*** Extracted records Section Begins ***

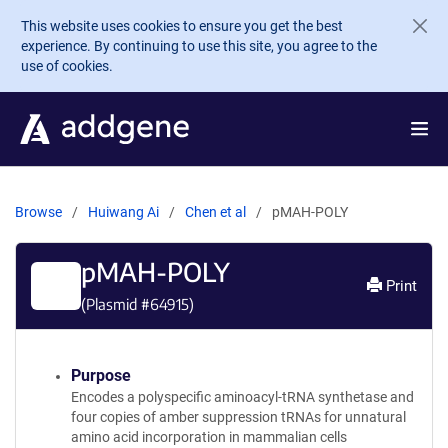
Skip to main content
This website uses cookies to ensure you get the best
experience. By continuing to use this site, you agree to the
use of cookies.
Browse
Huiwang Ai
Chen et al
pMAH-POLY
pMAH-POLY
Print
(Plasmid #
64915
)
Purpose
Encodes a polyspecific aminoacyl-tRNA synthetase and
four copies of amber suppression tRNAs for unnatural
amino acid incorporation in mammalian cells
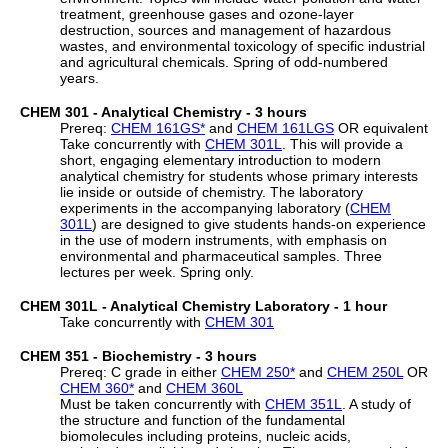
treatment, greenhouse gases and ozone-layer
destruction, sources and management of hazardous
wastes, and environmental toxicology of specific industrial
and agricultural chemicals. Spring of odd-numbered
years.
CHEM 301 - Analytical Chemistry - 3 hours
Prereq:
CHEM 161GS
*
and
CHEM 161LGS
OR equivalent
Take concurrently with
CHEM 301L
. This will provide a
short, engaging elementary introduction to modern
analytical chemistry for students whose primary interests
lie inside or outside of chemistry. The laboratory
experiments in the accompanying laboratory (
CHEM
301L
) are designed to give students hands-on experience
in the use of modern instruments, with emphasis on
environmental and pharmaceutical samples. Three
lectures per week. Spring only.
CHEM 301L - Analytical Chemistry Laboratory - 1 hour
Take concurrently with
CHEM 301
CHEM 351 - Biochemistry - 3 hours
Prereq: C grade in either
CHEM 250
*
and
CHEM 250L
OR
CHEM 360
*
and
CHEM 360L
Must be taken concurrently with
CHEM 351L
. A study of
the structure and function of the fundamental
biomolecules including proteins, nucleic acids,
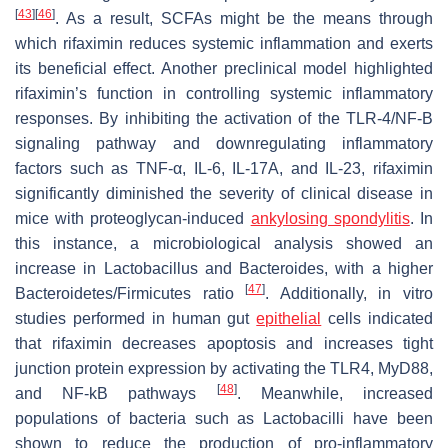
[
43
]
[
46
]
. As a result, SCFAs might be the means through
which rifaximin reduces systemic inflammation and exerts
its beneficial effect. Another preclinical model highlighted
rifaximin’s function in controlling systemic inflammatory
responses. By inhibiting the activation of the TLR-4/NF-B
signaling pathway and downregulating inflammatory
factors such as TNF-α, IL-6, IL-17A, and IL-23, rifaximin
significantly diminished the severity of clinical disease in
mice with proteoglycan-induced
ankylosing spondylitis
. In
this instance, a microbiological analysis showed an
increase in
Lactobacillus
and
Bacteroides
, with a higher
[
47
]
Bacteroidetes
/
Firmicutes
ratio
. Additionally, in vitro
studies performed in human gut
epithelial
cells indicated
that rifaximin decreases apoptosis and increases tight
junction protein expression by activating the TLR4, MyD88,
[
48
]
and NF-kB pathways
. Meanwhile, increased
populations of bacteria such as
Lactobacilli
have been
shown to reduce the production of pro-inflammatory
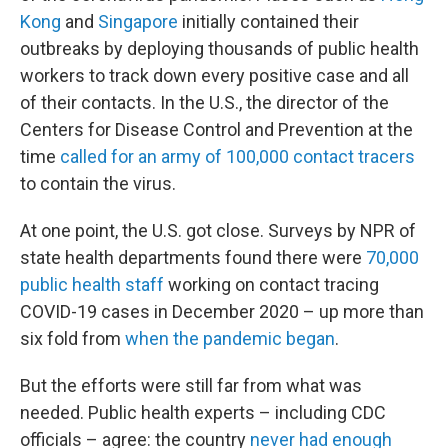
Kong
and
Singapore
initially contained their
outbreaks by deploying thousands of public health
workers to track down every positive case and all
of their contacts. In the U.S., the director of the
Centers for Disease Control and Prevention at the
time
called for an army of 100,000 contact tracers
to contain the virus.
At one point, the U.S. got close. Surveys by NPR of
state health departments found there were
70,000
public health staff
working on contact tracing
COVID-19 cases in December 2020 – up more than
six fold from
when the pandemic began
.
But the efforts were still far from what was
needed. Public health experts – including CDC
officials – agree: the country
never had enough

*** Extracted records Section Ends ***

Problem → Where the data contains images, drop them and print the rest exactly.

Task result →
Skip to main content
This website uses cookies to ensure you get the best
experience. By continuing to use this site, you agree to the
use of cookies.
Browse
Huiwang Ai
Chen et al
pMAH-POLY
pMAH-POLY
Print
(Plasmid #
64915
)
Purpose
Encodes a polyspecific aminoacyl-tRNA synthetase and
four copies of amber suppression tRNAs for unnatural
amino acid incorporation in mammalian cells
treatment, greenhouse gases and ozone-layer
destruction, sources and management of hazardous
wastes, and environmental toxicology of specific industrial
and agricultural chemicals. Spring of odd-numbered
years.
CHEM 301 - Analytical Chemistry - 3 hours
Prereq:
CHEM 161GS
*
and
CHEM 161LGS
OR equivalent
Take concurrently with
CHEM 301L
. This will provide a
short, engaging elementary introduction to modern
analytical chemistry for students whose primary interests
lie inside or outside of chemistry. The laboratory
experiments in the accompanying laboratory (
CHEM
301L
) are designed to give students hands-on experience
in the use of modern instruments, with emphasis on
environmental and pharmaceutical samples. Three
lectures per week. Spring only.
CHEM 301L - Analytical Chemistry Laboratory - 1 hour
Take concurrently with
CHEM 301
CHEM 351 - Biochemistry - 3 hours
Prereq: C grade in either
CHEM 250
*
and
CHEM 250L
OR
CHEM 360
*
and
CHEM 360L
Must be taken concurrently with
CHEM 351L
. A study of
the structure and function of the fundamental
biomolecules including proteins, nucleic acids,
[
43
]
[
46
]
. As a result, SCFAs might be the means through
which rifaximin reduces systemic inflammation and exerts
its beneficial effect. Another preclinical model highlighted
rifaximin’s function in controlling systemic inflammatory
responses. By inhibiting the activation of the TLR-4/NF-B
signaling pathway and downregulating inflammatory
factors such as TNF-α, IL-6, IL-17A, and IL-23, rifaximin
significantly diminished the severity of clinical disease in
mice with proteoglycan-induced
ankylosing spondylitis
. In
this instance, a microbiological analysis showed an
increase in
Lactobacillus
and
Bacteroides
, with a higher
[
47
]
Bacteroidetes
/
Firmicutes
ratio
. Additionally, in vitro
studies performed in human gut
epithelial
cells indicated
that rifaximin decreases apoptosis and increases tight
junction protein expression by activating the TLR4, MyD88,
[
48
]
and NF-kB pathways
. Meanwhile, increased
populations of bacteria such as
Lactobacilli
have been
shown to reduce the production of pro-inflammatory
Kong
and
Singapore
initially contained their
outbreaks by deploying thousands of public health
workers to track down every positive case and all
of their contacts. In the U.S., the director of the
Centers for Disease Control and Prevention at the
time
called for an army of 100,000 contact tracers
to contain the virus.
At one point, the U.S. got close. Surveys by NPR of
state health departments found there were
70,000
public health staff
working on contact tracing
COVID-19 cases in December 2020 – up more than
six fold from
when the pandemic began
.
But the efforts were still far from what was
needed. Public health experts – including CDC
officials – agree: the country
never had enough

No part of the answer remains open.